=== Task objective ===
All that should be output is the block of lines below from the line with "left hip: (468, 424)" to the line with "right knee: (1, 464)", both included, exactly as written.

=== Exercise data ===
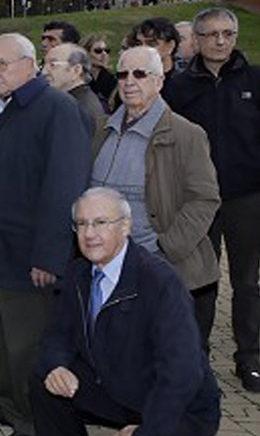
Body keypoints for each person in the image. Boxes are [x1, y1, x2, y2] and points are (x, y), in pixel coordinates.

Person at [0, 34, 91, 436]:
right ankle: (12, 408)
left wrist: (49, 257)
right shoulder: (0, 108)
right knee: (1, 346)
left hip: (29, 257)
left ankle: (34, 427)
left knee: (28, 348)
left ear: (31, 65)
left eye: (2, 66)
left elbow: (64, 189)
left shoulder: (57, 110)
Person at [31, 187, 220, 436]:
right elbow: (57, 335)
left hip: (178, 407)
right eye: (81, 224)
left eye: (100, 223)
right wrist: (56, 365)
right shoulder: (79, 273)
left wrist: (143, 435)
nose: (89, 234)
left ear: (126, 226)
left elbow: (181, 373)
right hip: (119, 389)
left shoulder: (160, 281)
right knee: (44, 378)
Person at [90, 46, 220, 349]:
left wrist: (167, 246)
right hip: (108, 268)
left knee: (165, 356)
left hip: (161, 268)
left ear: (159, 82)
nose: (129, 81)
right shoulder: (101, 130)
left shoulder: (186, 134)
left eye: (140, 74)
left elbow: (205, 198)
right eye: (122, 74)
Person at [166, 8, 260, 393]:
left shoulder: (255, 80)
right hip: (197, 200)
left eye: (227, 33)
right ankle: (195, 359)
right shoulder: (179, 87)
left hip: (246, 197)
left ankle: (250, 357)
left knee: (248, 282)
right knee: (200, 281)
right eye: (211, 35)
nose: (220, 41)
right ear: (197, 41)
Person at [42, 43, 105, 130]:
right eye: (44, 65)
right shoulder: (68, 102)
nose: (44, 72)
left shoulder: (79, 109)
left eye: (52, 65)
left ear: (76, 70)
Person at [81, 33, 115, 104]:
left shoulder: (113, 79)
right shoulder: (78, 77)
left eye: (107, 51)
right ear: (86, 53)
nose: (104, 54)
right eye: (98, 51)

==

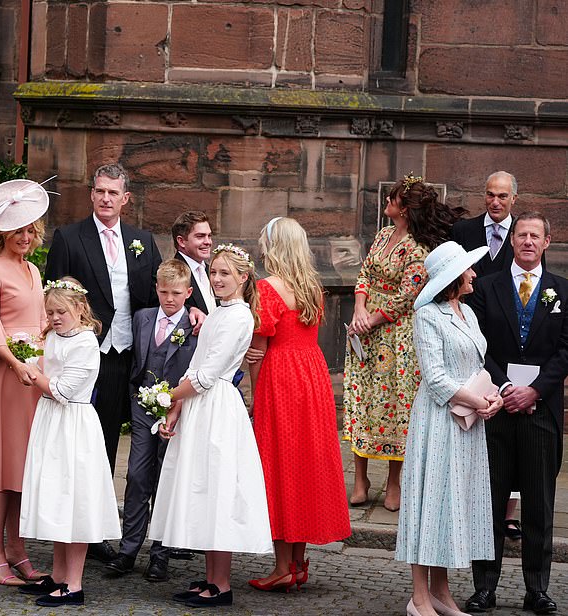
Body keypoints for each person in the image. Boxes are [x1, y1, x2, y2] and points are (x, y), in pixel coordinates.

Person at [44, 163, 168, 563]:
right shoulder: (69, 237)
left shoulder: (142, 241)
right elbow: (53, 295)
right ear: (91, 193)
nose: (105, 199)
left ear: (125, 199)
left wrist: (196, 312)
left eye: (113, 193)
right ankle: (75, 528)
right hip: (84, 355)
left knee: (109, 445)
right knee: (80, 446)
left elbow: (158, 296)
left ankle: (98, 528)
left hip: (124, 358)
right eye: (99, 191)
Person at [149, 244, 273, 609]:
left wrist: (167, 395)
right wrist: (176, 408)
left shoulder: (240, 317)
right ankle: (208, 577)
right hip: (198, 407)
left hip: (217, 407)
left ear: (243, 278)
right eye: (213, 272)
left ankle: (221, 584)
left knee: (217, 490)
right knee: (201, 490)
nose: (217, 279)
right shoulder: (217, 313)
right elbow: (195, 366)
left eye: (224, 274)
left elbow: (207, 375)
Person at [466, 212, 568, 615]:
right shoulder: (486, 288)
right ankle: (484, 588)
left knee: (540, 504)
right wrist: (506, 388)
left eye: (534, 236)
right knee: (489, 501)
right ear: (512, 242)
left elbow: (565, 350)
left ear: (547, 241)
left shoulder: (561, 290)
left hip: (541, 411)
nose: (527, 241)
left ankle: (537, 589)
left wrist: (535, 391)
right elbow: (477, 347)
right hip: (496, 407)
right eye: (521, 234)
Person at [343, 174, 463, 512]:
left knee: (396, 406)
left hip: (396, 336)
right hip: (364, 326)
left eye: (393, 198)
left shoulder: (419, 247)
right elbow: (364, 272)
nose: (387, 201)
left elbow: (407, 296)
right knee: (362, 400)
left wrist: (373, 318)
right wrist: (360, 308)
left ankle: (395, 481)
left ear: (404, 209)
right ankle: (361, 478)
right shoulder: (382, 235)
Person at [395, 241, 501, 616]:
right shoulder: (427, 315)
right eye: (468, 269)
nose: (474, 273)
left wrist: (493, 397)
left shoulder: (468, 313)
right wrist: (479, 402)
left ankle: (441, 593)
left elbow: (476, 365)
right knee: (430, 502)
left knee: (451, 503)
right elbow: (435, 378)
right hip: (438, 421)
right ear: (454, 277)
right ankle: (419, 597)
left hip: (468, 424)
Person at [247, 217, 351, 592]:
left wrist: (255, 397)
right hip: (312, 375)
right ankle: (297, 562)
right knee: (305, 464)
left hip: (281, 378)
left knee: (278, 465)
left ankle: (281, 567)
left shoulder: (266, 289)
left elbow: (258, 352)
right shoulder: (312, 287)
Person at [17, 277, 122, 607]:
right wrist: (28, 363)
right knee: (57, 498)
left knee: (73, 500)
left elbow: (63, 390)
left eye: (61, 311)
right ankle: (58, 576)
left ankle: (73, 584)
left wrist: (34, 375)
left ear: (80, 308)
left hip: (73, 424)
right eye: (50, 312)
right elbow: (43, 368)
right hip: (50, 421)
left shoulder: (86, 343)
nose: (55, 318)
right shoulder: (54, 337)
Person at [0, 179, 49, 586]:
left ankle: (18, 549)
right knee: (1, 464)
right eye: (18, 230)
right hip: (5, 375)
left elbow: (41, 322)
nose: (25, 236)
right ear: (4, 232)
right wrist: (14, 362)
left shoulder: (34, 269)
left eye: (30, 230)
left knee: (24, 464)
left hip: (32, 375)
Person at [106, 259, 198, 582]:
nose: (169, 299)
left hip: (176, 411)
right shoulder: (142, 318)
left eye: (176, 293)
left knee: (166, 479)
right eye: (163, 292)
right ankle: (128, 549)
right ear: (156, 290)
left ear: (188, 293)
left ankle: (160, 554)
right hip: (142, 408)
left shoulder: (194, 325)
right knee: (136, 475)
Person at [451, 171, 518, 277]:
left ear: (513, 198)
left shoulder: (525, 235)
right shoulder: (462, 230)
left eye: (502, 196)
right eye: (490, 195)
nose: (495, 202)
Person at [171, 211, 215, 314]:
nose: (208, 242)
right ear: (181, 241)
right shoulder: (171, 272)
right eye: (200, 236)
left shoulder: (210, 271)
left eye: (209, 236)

=== Reply to the exercise ===
left hip: (468, 424)
Person at [247, 217, 351, 592]:
left wrist: (255, 397)
right hip: (312, 375)
right ankle: (297, 562)
right knee: (305, 464)
left hip: (281, 378)
left knee: (278, 465)
left ankle: (281, 567)
left shoulder: (266, 289)
left elbow: (258, 352)
right shoulder: (312, 287)
Person at [17, 277, 122, 607]:
right wrist: (28, 363)
right knee: (57, 498)
left knee: (73, 500)
left elbow: (63, 390)
left eye: (61, 311)
right ankle: (58, 576)
left ankle: (73, 584)
left wrist: (34, 375)
left ear: (80, 308)
left hip: (73, 424)
right eye: (50, 312)
right elbow: (43, 368)
right hip: (50, 421)
left shoulder: (86, 343)
nose: (55, 318)
right shoulder: (54, 337)
Person at [0, 179, 49, 586]:
left ankle: (18, 549)
right knee: (1, 464)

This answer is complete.